Гетман сказал только:

   — Видишь, Пилип, как получается... Aliena pericula...[9] Говорено... Но... Ждать...


Да если бы ждать спокойно.

Поздно ночью старый Франко пустил в светлицу человека. Лишённый сна гетман взмахнул на кровати руками, будто за ним явилась сама его смерть. Твёрдое как камень и чёрное как сажа лицо пришельца не переменилось.

То был монах, впервые встреченный гетманом в Польше. Потом он бывал и в Батурине, и на гетманском хуторе Поросючка... Получил бумаги. И вот — возвратился... С ответом? Господи!

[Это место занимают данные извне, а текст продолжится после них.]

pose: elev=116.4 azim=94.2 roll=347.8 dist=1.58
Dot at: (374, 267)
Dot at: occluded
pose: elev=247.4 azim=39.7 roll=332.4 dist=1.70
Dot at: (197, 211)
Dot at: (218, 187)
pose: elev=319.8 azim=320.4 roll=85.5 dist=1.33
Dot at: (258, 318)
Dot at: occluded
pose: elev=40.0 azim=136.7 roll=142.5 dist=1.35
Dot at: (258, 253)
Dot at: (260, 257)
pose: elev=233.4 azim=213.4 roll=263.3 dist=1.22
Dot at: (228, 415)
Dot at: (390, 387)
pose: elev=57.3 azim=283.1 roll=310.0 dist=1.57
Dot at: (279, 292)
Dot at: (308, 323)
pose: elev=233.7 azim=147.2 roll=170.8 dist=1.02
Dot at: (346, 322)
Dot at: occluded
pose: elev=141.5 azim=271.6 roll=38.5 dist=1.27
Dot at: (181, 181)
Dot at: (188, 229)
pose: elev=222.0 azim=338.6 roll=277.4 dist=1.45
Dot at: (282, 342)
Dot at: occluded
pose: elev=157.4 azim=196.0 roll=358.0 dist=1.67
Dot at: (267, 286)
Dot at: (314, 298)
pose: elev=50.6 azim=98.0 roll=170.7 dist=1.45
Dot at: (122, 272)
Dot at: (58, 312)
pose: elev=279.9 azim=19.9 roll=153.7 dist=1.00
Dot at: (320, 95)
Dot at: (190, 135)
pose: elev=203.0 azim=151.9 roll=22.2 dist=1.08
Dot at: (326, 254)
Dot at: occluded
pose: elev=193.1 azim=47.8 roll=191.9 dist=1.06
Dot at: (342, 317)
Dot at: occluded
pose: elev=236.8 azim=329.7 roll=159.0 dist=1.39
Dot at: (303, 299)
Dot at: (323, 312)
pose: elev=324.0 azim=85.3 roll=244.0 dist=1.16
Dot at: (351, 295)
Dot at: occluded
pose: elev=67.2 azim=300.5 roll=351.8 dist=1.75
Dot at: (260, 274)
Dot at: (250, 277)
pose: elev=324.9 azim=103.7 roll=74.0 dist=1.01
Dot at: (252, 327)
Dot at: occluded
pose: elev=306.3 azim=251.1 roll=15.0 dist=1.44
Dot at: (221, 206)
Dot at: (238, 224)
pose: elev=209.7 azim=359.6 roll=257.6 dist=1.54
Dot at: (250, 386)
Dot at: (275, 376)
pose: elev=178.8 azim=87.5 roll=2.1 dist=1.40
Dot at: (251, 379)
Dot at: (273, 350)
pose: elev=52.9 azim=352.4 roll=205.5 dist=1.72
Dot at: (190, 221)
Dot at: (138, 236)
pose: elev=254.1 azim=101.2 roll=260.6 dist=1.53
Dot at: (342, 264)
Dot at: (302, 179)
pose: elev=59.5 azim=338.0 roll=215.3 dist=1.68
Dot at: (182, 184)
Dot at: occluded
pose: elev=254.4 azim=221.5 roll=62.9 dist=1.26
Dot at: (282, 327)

В 1705 году царь посылал гетмана в Польшу. Казацкое войско остановилось тогда в городе Дубно. Пена весенних цветов соединялась с белизною дворцов и замков. Хоть и существовал царский приказ вредить только тем панам, которые за Станислава Лещинского, но казаки грабили поместья подряд. Беспомощные против сорокатысячной казацкой армии, паны лебезили перед гетманом, напоминали ему о его молодости, проведённой при дворе варшавского короля. Даже такие паны, как князья Вишневецкие — Януш да Михаил, тонко образованные, из древнего шляхетского рода, — и те почитали его как родного отца. А уж мать их, княгиня Ганна Дольская, хоть и немолодая, зато такой красы, что до смерти красавица, — так и она была без ума от гетмана. Вместе с сыном Янушем пожелала, чтобы гетман крестил Янушеву дочь, а крёстной матерью стала сама.

Вот там, в Янушевом замке, в Белой Кринице, на пышных крестинах панянки Ядзи, отодвинулось всё, что столько лет не давало покоя: и гетман Петро Дорошенко, татарский сообщник, при котором служил молодой Иван Мазепа, и поход против татар уже под водительством другого гетмана, левобережного, Ивана Самойловича, к которому вскоре перешёл, и Меншиков, и сам царь Пётр — всё отодвинулось. И не было больше ничего, кроме белых колонн, стрельчатых окон, пения и музыки на хорах, блестящего каменного пола, расшитого золотом убранства шляхетных гусар, припорошённых горячим блеском удлинённых глаз юных шляхтянок, согретых краковяком. И ещё рядом, совсем рядом, — лебединая шея княгини Ганны...

Потом скакал за каретой вместе с усатыми казаками, склонялся к раскрытому окошку кареты, откуда вырывались самые нежные запахи, а княгиня, направлявшаяся в Броды, всё с той же обворожительной улыбкой пропела невероятное:

   — Пан Ян, шведы трактуют о вашем царе, что мыши гуляют, пока кота нет дома!

Гетман не ожидал таких суждений. Но вспомнил, что княгиня пережила двух своих мужей, которые заправляли Речью Посполитой, — значит, она хорошо разбирается в государственных делах, — и лишь тогда начал прислушиваться к словам из обворожительных женских уст.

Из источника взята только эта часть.